By Middle School, we were in public school. His grade school had been a great place, but it was a college prep setting, and the academic demands on Josh starting in 6th grade were only setting him up for failure. One consequence of his medical condition is that his executive function simply wasn't at the level of his peers, so organizing his binder was a challenge--organizing and prioritizing multiple assignments from multiple teachers in 6th grade with gargantuan homework assignments to boot was going to be impossible.

We moved. It put us in a different and better school district, where we arranged for an hour of resource daily, and accomodations. This school was made aware of our concerns about bullying, and since we showed up at every placement and IEP with a thick binder of notes and reports and a tape recorder, they took us very seriously.

Bullying happened, but on a smaller scale. At the same time, nice things happened also. Some jerks thought it was funny to smear buggers on Josh's locker's lock, because he couldn't see them. When his classmates found out, one of the most popular boys in class told Josh and his teacher not to worry--from that date forward, this boy accompanied Josh to his locker and checked to make sure it was clean. He also found out who the bugger-jerks were and snitched them off to the principal, every bit as offended by this harassment as Josh's parents were.

Girls in particular were very nice to Josh. He wasn't full of himself; he could be charming and funny, and he listened to them, unlike some of the testosterone-fueled egos on campus. I don't know if they knew he was painfully shy. One day I saw him watching a group of girls talking together. "Why don't you go over and say hello? You can't talk to them standing here." He just muttered something while turning bright red.

We checked out the high school program for Josh and decided instead to opt for an alternative charter school which was excellent. After checking out the local high school in our district, we found that special needs students might as well be on the moon. There was no apparent interaction between students in special ed or resource and the mainstream students. (OTOH, given that two daughters had already attended this high school and we were singularly unimpressed with either the quality of the students or the teachers, this perhaps wasn't such a bad thing.) In short, the special needs population was warehoused.

This led to the charter school, which gave Josh two resource periods and a staff of caring, motivated teachers.
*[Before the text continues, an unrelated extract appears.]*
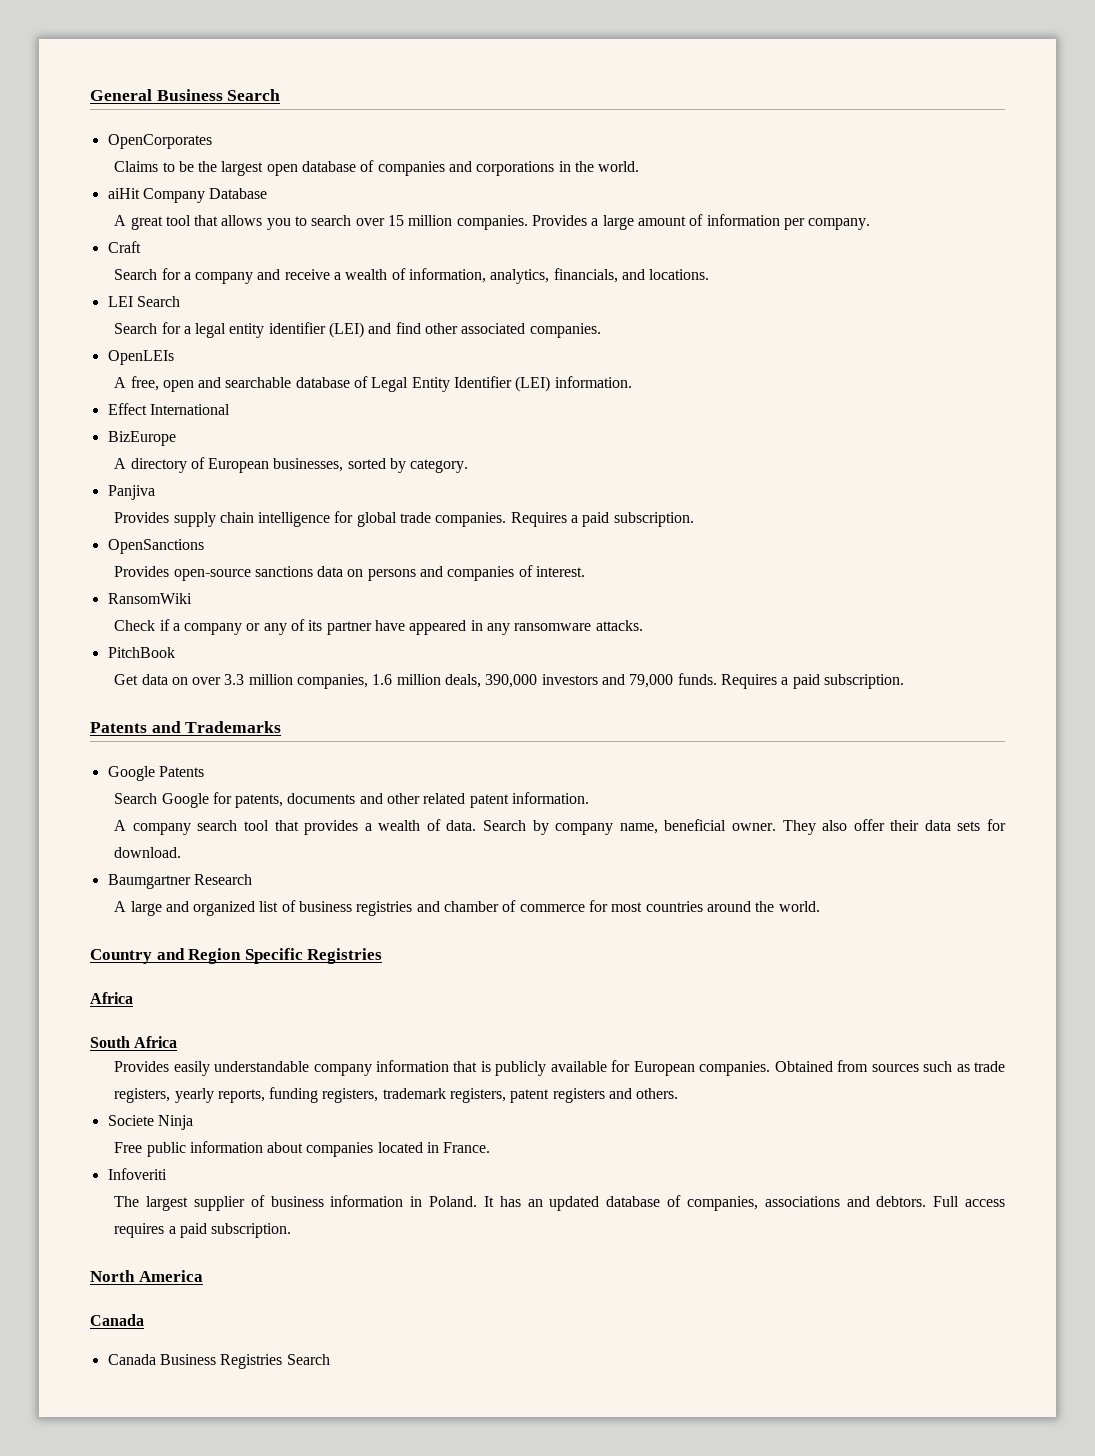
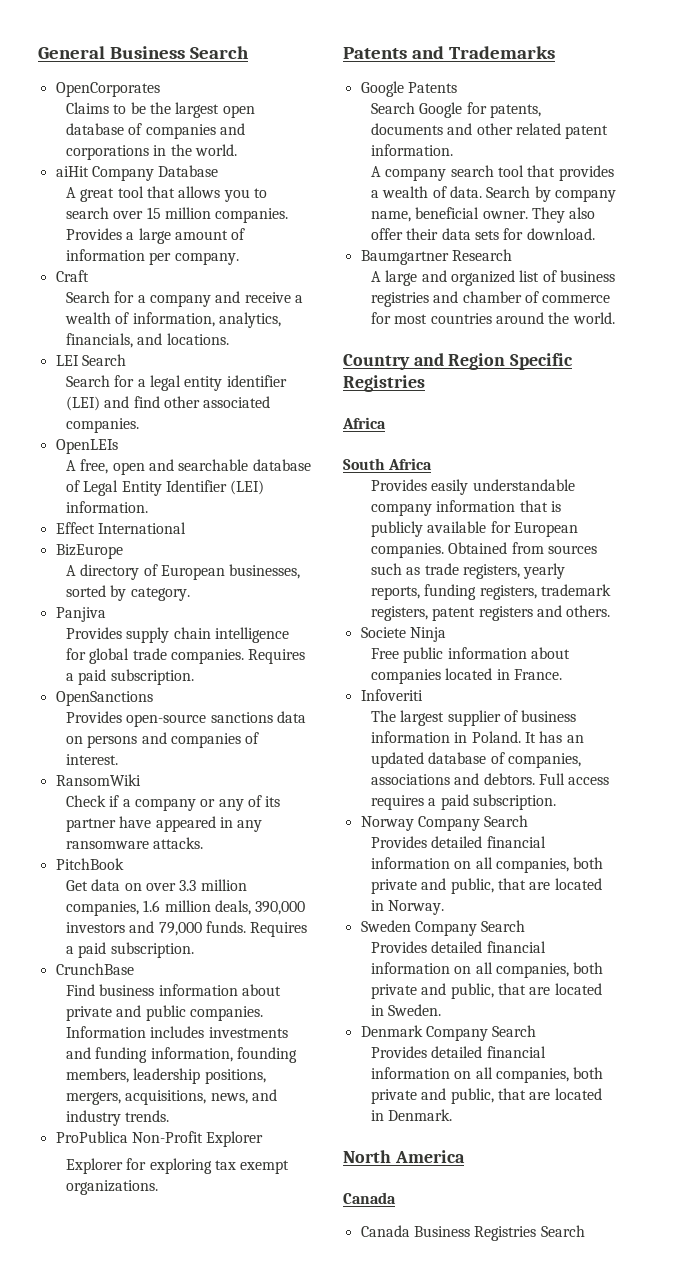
(904, 681) none -> [55,963,134,975] [66,984,282,996] [66,1005,264,1021] [66,1026,288,1038] [66,1047,298,1063] [66,1068,266,1084] [66,1089,278,1105] [66,1110,170,1126] [55,1131,264,1147] [66,1158,290,1174] [66,1180,159,1195] // CrunchBase // Find business information about private and public companies. Information includes investments and funding information, founding members, leadership positions, mergers, acquisitions, news, and industry trends. // ProPublica Non-Profit Explorer // Explorer for exploring tax exempt organizations.
(292, 1230) none -> [360,815,529,831] [371,836,546,848] [371,857,604,873] [371,878,602,894] [371,900,445,915] [360,920,526,936] [371,941,546,953] [371,962,604,978] [371,983,602,999] [371,1004,442,1016] [360,1025,537,1041] [371,1046,546,1058] [371,1067,604,1083] [371,1088,602,1104] [371,1109,453,1121] // Norway Company Search // Provides detailed financial information on all companies, both private and public, that are located in Norway. // Sweden Company Search // Provides detailed financial information on all companies, both private and public, that are located in Sweden. // Denmark Company Search // Provides detailed financial information on all companies, both private and public, that are located in Denmark.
Even there, it was becoming a struggle socially, but Josh was learning to stand up for himself. However, no one really was a close friend; no one really wanted to be friends. The social attitudes of the Marin Culture were by now entrenched in the Marin teens--why be friends with a "loser" who clearly wasn't going to MIT or Stanford. (The fact that half of Marin's teens go to junior college, and very few to MIT or Stanford is irrelevant--it's all about appearance.)

To this day, I have a special place in my heart for Josh's best friend, Christopher. Chris and Josh ended up at different schools but stayed friends. Chris is an exceptionally smart guy and ended up studying science at U.C. Davis. Even though he was a football star, busy with practices, homework and the near-incestuous social scene of Redwood High School, he never abandoned Josh or dropped his friendship. Now 10,000 miles apart, they're still in touch on Facebook, and we follow Chris's progress as proudly as if he were Josh's brother instead of his friend. Chris is the outstanding exception to the Marin Culture Rule--a boy whose values placed friendship and compassion and understanding above being seen as "cool" and who was never embarassed to have a friend with glasses, a stutter and a brace on his leg. Bless you, Christopher! And the parents who raised you to be mensch!